Plataformas de streaming chegaram recentemente ao Brasil, animadas com a oportunidade de explorar mercado significativo e em crescimento. A estratégia de investir em conteúdo direcionado aos consumidores locais provocou um boom no mercado de produção audiovisual brasileiro nos últimos anos, o que revela interesse dos brasileiros em assistir a histórias locais contadas pelo olhar estrangeiro e o potencial de crescimento do setor.
Documentários e obras de ficção baseados em fatos reais são os tipos de obras audiovisuais preferidos pelas novas empresas de mídia. Tais formatos têm sido muito bem aceitos pelos brasileiros. “Democracia em Vertigem” e “Bandidos na TV” estão entre os 10 programas brasileiros mais vistos na plataforma de streaming que os produziu – e o primeiro foi indicado para o Oscar deste ano na categoria de melhor documentário.
A razão desse sucesso parece ser a incrível fonte de histórias proporcionada pela economia e pela política brasileiras, que acabam inspirando os produtores a escrever roteiros interessantes e informativos. Quais seriam, entretanto, os limites da criatividade? Até onde o autor pode ir sem ultrapassar as barreiras da liberdade de expressão e cometer violações ao direito à privacidade?
O Brasil é um país privilegiado se considerarmos que a liberdade de expressão e o direito à informação são princípios não são apenas consagrados na Constituição Federal, mas também aplicados e valorizados pelos tribunais. No entanto, a mesma Constituição garante também o direito à privacidade, que compreende o direito à vida privada, à reputação e à imagem de qualquer indivíduo e assegura indenização por danos morais e materiais resultantes de sua violação. Esses princípios podem ser contraditórios em casos concretos, como por exemplo em séries biográficas. Como os tribunais os têm balanceado?

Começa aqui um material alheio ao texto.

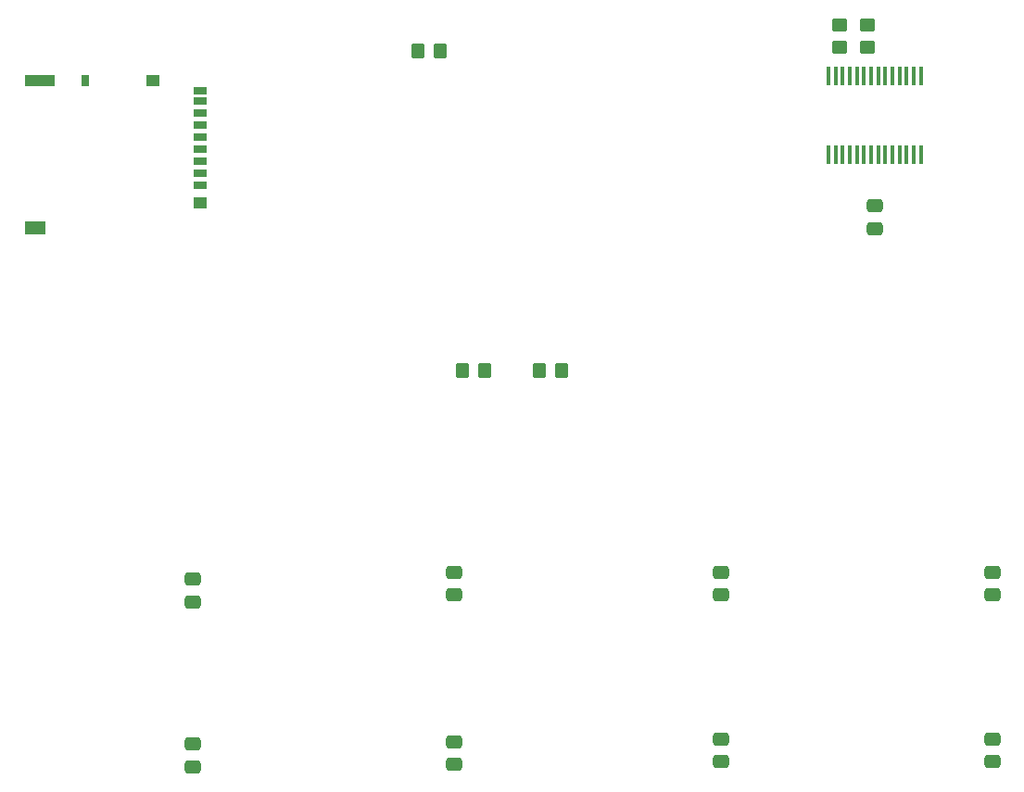
<source format=gbr>
%TF.GenerationSoftware,KiCad,Pcbnew,6.0.0-d3dd2cf0fa~116~ubuntu20.04.1*%
%TF.CreationDate,2022-01-03T23:27:21-03:00*%
%TF.ProjectId,CNC,434e432e-6b69-4636-9164-5f7063625858,1*%
%TF.SameCoordinates,Original*%
%TF.FileFunction,Paste,Top*%
%TF.FilePolarity,Positive*%
%FSLAX46Y46*%
G04 Gerber Fmt 4.6, Leading zero omitted, Abs format (unit mm)*
G04 Created by KiCad (PCBNEW 6.0.0-d3dd2cf0fa~116~ubuntu20.04.1) date 2022-01-03 23:27:21*
%MOMM*%
%LPD*%
G01*
G04 APERTURE LIST*
G04 Aperture macros list*
%AMRoundRect*
0 Rectangle with rounded corners*
0 $1 Rounding radius*
0 $2 $3 $4 $5 $6 $7 $8 $9 X,Y pos of 4 corners*
0 Add a 4 corners polygon primitive as box body*
4,1,4,$2,$3,$4,$5,$6,$7,$8,$9,$2,$3,0*
0 Add four circle primitives for the rounded corners*
1,1,$1+$1,$2,$3*
1,1,$1+$1,$4,$5*
1,1,$1+$1,$6,$7*
1,1,$1+$1,$8,$9*
0 Add four rect primitives between the rounded corners*
20,1,$1+$1,$2,$3,$4,$5,0*
20,1,$1+$1,$4,$5,$6,$7,0*
20,1,$1+$1,$6,$7,$8,$9,0*
20,1,$1+$1,$8,$9,$2,$3,0*%
G04 Aperture macros list end*
%ADD10RoundRect,0.250000X-0.450000X0.350000X-0.450000X-0.350000X0.450000X-0.350000X0.450000X0.350000X0*%
%ADD11RoundRect,0.250000X-0.475000X0.337500X-0.475000X-0.337500X0.475000X-0.337500X0.475000X0.337500X0*%
%ADD12RoundRect,0.250000X-0.350000X-0.450000X0.350000X-0.450000X0.350000X0.450000X-0.350000X0.450000X0*%
%ADD13R,0.450000X1.750000*%
%ADD14RoundRect,0.250000X0.350000X0.450000X-0.350000X0.450000X-0.350000X-0.450000X0.350000X-0.450000X0*%
%ADD15R,1.200000X0.700000*%
%ADD16R,0.800000X1.000000*%
%ADD17R,1.900000X1.300000*%
%ADD18R,1.200000X1.000000*%
%ADD19R,2.800000X1.000000*%
G04 APERTURE END LIST*
D10*
%TO.C,R4*%
X177165000Y-67310000D03*
X177165000Y-69310000D03*
%TD*%
%TO.C,R5*%
X174625000Y-67310000D03*
X174625000Y-69310000D03*
%TD*%
D11*
%TO.C,C7*%
X139383131Y-117297865D03*
X139383131Y-119372865D03*
%TD*%
D12*
%TO.C,R3*%
X136095480Y-69672865D03*
X138095480Y-69672865D03*
%TD*%
D11*
%TO.C,C13*%
X163765480Y-132537865D03*
X163765480Y-134612865D03*
%TD*%
%TO.C,C8*%
X188530480Y-132537865D03*
X188530480Y-134612865D03*
%TD*%
D13*
%TO.C,U7*%
X182025000Y-71965000D03*
X181375000Y-71965000D03*
X180725000Y-71965000D03*
X180075000Y-71965000D03*
X179425000Y-71965000D03*
X178775000Y-71965000D03*
X178125000Y-71965000D03*
X177475000Y-71965000D03*
X176825000Y-71965000D03*
X176175000Y-71965000D03*
X175525000Y-71965000D03*
X174875000Y-71965000D03*
X174225000Y-71965000D03*
X173575000Y-71965000D03*
X173575000Y-79165000D03*
X174225000Y-79165000D03*
X174875000Y-79165000D03*
X175525000Y-79165000D03*
X176175000Y-79165000D03*
X176825000Y-79165000D03*
X177475000Y-79165000D03*
X178125000Y-79165000D03*
X178775000Y-79165000D03*
X179425000Y-79165000D03*
X180075000Y-79165000D03*
X180725000Y-79165000D03*
X181375000Y-79165000D03*
X182025000Y-79165000D03*
%TD*%
D14*
%TO.C,R1*%
X142175480Y-98882865D03*
X140175480Y-98882865D03*
%TD*%
D11*
%TO.C,C16*%
X177800000Y-83820000D03*
X177800000Y-85895000D03*
%TD*%
%TO.C,C14*%
X115505480Y-117922865D03*
X115505480Y-119997865D03*
%TD*%
%TO.C,C12*%
X115505480Y-132992865D03*
X115505480Y-135067865D03*
%TD*%
%TO.C,C15*%
X163765480Y-117297865D03*
X163765480Y-119372865D03*
%TD*%
D12*
%TO.C,R2*%
X147160480Y-98882865D03*
X149160480Y-98882865D03*
%TD*%
D11*
%TO.C,C9*%
X188530480Y-117297865D03*
X188530480Y-119372865D03*
%TD*%
%TO.C,C5*%
X139383131Y-132770365D03*
X139383131Y-134845365D03*
%TD*%
D15*
%TO.C,J4*%
X116170480Y-81942865D03*
X116170480Y-80842865D03*
X116170480Y-79742865D03*
X116170480Y-78642865D03*
X116170480Y-77542865D03*
X116170480Y-76442865D03*
X116170480Y-75342865D03*
X116170480Y-74242865D03*
X116170480Y-73292865D03*
D16*
X105670480Y-72342865D03*
D17*
X101070480Y-85842865D03*
D18*
X116170480Y-83492865D03*
X111870480Y-72342865D03*
D19*
X101520480Y-72342865D03*
%TD*%
M02*

</source>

Desde o julgamento de caso emblemático pelo Supremo Tribunal Federal em 2015, nenhuma autorização é exigida do indivíduo retratado ou de seus herdeiros para publicação de biografias. Desde então o gênero documentário desfruta de mais liberdade, o que acabou fomentando produções nesse campo. Não obstante, isso não significa que os autores tenham liberdade criativa irrestrita.

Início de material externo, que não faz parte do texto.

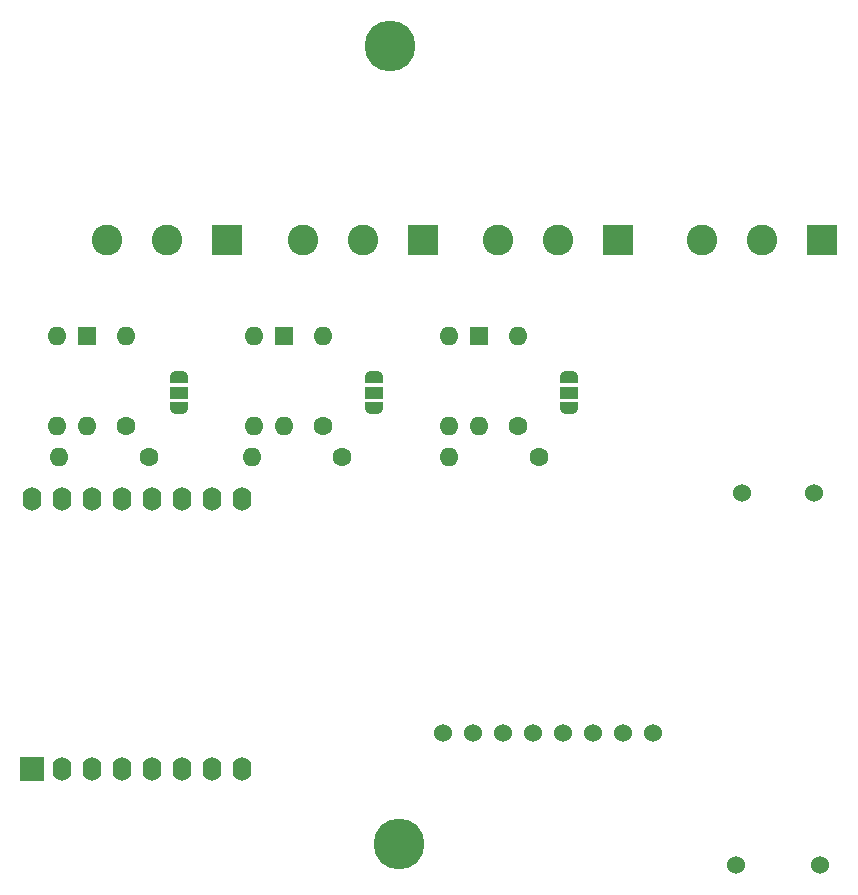
<source format=gbr>
%TF.GenerationSoftware,KiCad,Pcbnew,(6.0.7)*%
%TF.CreationDate,2023-01-04T14:37:49+01:00*%
%TF.ProjectId,s0 interface,73302069-6e74-4657-9266-6163652e6b69,rev?*%
%TF.SameCoordinates,Original*%
%TF.FileFunction,Soldermask,Bot*%
%TF.FilePolarity,Negative*%
%FSLAX46Y46*%
G04 Gerber Fmt 4.6, Leading zero omitted, Abs format (unit mm)*
G04 Created by KiCad (PCBNEW (6.0.7)) date 2023-01-04 14:37:49*
%MOMM*%
%LPD*%
G01*
G04 APERTURE LIST*
G04 Aperture macros list*
%AMFreePoly0*
4,1,22,0.550000,-0.750000,0.000000,-0.750000,0.000000,-0.745033,-0.079941,-0.743568,-0.215256,-0.701293,-0.333266,-0.622738,-0.424486,-0.514219,-0.481581,-0.384460,-0.499164,-0.250000,-0.500000,-0.250000,-0.500000,0.250000,-0.499164,0.250000,-0.499963,0.256109,-0.478152,0.396186,-0.417904,0.524511,-0.324060,0.630769,-0.204165,0.706417,-0.067858,0.745374,0.000000,0.744959,0.000000,0.750000,
0.550000,0.750000,0.550000,-0.750000,0.550000,-0.750000,$1*%
%AMFreePoly1*
4,1,20,0.000000,0.744959,0.073905,0.744508,0.209726,0.703889,0.328688,0.626782,0.421226,0.519385,0.479903,0.390333,0.500000,0.250000,0.500000,-0.250000,0.499851,-0.262216,0.476331,-0.402017,0.414519,-0.529596,0.319384,-0.634700,0.198574,-0.708877,0.061801,-0.746166,0.000000,-0.745033,0.000000,-0.750000,-0.550000,-0.750000,-0.550000,0.750000,0.000000,0.750000,0.000000,0.744959,
0.000000,0.744959,$1*%
G04 Aperture macros list end*
%ADD10R,2.600000X2.600000*%
%ADD11C,2.600000*%
%ADD12R,1.600000X1.600000*%
%ADD13O,1.600000X1.600000*%
%ADD14C,4.300000*%
%ADD15C,1.524000*%
%ADD16C,1.600000*%
%ADD17R,2.000000X2.000000*%
%ADD18O,1.600000X2.000000*%
%ADD19FreePoly0,270.000000*%
%ADD20R,1.500000X1.000000*%
%ADD21FreePoly1,270.000000*%
G04 APERTURE END LIST*
D10*
%TO.C,P1-input1*%
X224790000Y-51308000D03*
D11*
X219710000Y-51308000D03*
X214630000Y-51308000D03*
%TD*%
D12*
%TO.C,IC6*%
X162561000Y-59482000D03*
D13*
X160021000Y-59482000D03*
X160021000Y-67102000D03*
X162561000Y-67102000D03*
%TD*%
D14*
%TO.C,REF\u002A\u002A*%
X188137800Y-34925000D03*
%TD*%
D10*
%TO.C,S0-3*%
X207518000Y-51308000D03*
D11*
X202438000Y-51308000D03*
X197358000Y-51308000D03*
%TD*%
D10*
%TO.C,S0-2*%
X191008000Y-51308000D03*
D11*
X185928000Y-51308000D03*
X180848000Y-51308000D03*
%TD*%
D15*
%TO.C,IC2*%
X210439000Y-93091000D03*
X207899000Y-93091000D03*
X205359000Y-93091000D03*
X202819000Y-93091000D03*
X200279000Y-93091000D03*
X197739000Y-93091000D03*
X195199000Y-93091000D03*
X192659000Y-93091000D03*
%TD*%
D16*
%TO.C,R10*%
X165811200Y-67056000D03*
D13*
X165811200Y-59436000D03*
%TD*%
D16*
%TO.C,R8*%
X199034400Y-67081400D03*
D13*
X199034400Y-59461400D03*
%TD*%
D12*
%TO.C,IC5*%
X179198000Y-59482000D03*
D13*
X176658000Y-59482000D03*
X176658000Y-67102000D03*
X179198000Y-67102000D03*
%TD*%
D15*
%TO.C,DC1*%
X224060000Y-72739000D03*
X217964000Y-72739000D03*
X224568000Y-104235000D03*
X217456000Y-104235000D03*
%TD*%
D12*
%TO.C,IC4*%
X195713000Y-59492000D03*
D13*
X193173000Y-59492000D03*
X193173000Y-67112000D03*
X195713000Y-67112000D03*
%TD*%
D16*
%TO.C,R9*%
X182524400Y-67056000D03*
D13*
X182524400Y-59436000D03*
%TD*%
D16*
%TO.C,R3*%
X167767000Y-69723000D03*
D13*
X160147000Y-69723000D03*
%TD*%
D16*
%TO.C,R5*%
X200787000Y-69723000D03*
D13*
X193167000Y-69723000D03*
%TD*%
D16*
%TO.C,R4*%
X184150000Y-69723000D03*
D13*
X176530000Y-69723000D03*
%TD*%
D17*
%TO.C,IC1*%
X157886400Y-96162000D03*
D18*
X160426400Y-96162000D03*
X162966400Y-96162000D03*
X165506400Y-96162000D03*
X168046400Y-96162000D03*
X170586400Y-96162000D03*
X173126400Y-96162000D03*
X175666400Y-96162000D03*
X175666400Y-73302000D03*
X173126400Y-73302000D03*
X170586400Y-73302000D03*
X168046400Y-73302000D03*
X165506400Y-73302000D03*
X162966400Y-73302000D03*
X160426400Y-73302000D03*
X157886400Y-73302000D03*
%TD*%
D14*
%TO.C,REF\u002A\u002A*%
X188976000Y-102489000D03*
%TD*%
D10*
%TO.C,S0-1*%
X174371000Y-51308000D03*
D11*
X169291000Y-51308000D03*
X164211000Y-51308000D03*
%TD*%
D19*
%TO.C,JP2*%
X203327000Y-62962000D03*
D20*
X203327000Y-64262000D03*
D21*
X203327000Y-65562000D03*
%TD*%
D19*
%TO.C,JP4*%
X170307000Y-62962000D03*
D20*
X170307000Y-64262000D03*
D21*
X170307000Y-65562000D03*
%TD*%
D19*
%TO.C,JP3*%
X186817000Y-62962000D03*
D20*
X186817000Y-64262000D03*
D21*
X186817000Y-65562000D03*
%TD*%
M02*

</source>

Decisões judiciais, principalmente as de segunda instância, tendem a favorecer a liberdade de expressão e o direito à informação, em detrimento do direito à privacidade, desde que certas condições sejam atendidas. Os elementos levados em consideração na análise de pedidos de indenização por danos morais decorrentes de documentários costumam ser a existência de interesse público na divulgação dos fatos; se a publicação ou exposição é de natureza jornalística ou informativa; se a história é baseada em pesquisa diligente e se a pessoa representada é uma pessoa pública ou pessoa que aparentemente não “resguarda” sua intimidade. Pedidos liminares de suspensão da exibição de programas normalmente são rejeitados, preferindo o Judiciário fixar indenização na condenação caso se confirme ao final a procedência do pedido.
Diferentemente de outros países, no Brasil ofensas graves podem configurar crime contra a honra (calúnia, difamação e injúria) mesmo no contexto de obras artísticas, puníveis com prisão e/ou multa. No entanto, tratando-se de obras artísticas, os juízes tendem a aplicar penalidades criminais apenas em casos extremos.
As características acima podem fazer o sistema brasileiro parecer falho na proteção da liberdade de expressão, quando comparado a democracias mais maduras no que diz respeito a documentários. De fato talvez seja cedo para afirmar que a imunidade artística concedida a autores de documentários sob a Primeira Emenda dos EUA será replicada pelos tribunais brasileiros. Mas estamos no caminho certo.
Os brasileiros têm se acostumado a novos tipos de programação e estas vêm ganhando preferência do público em lugar de obras tradicionais de ficção, como telenovelas. Isso significa que existe terreno fértil para investidores estrangeiros oferecerem esse tipo de entretenimento no mercado local, bem como para investirem em produções direcionadas ao mercado brasileiro. A boa notícia é que a legislação e a jurisprudência brasileiras garantem segurança jurídica nessa área.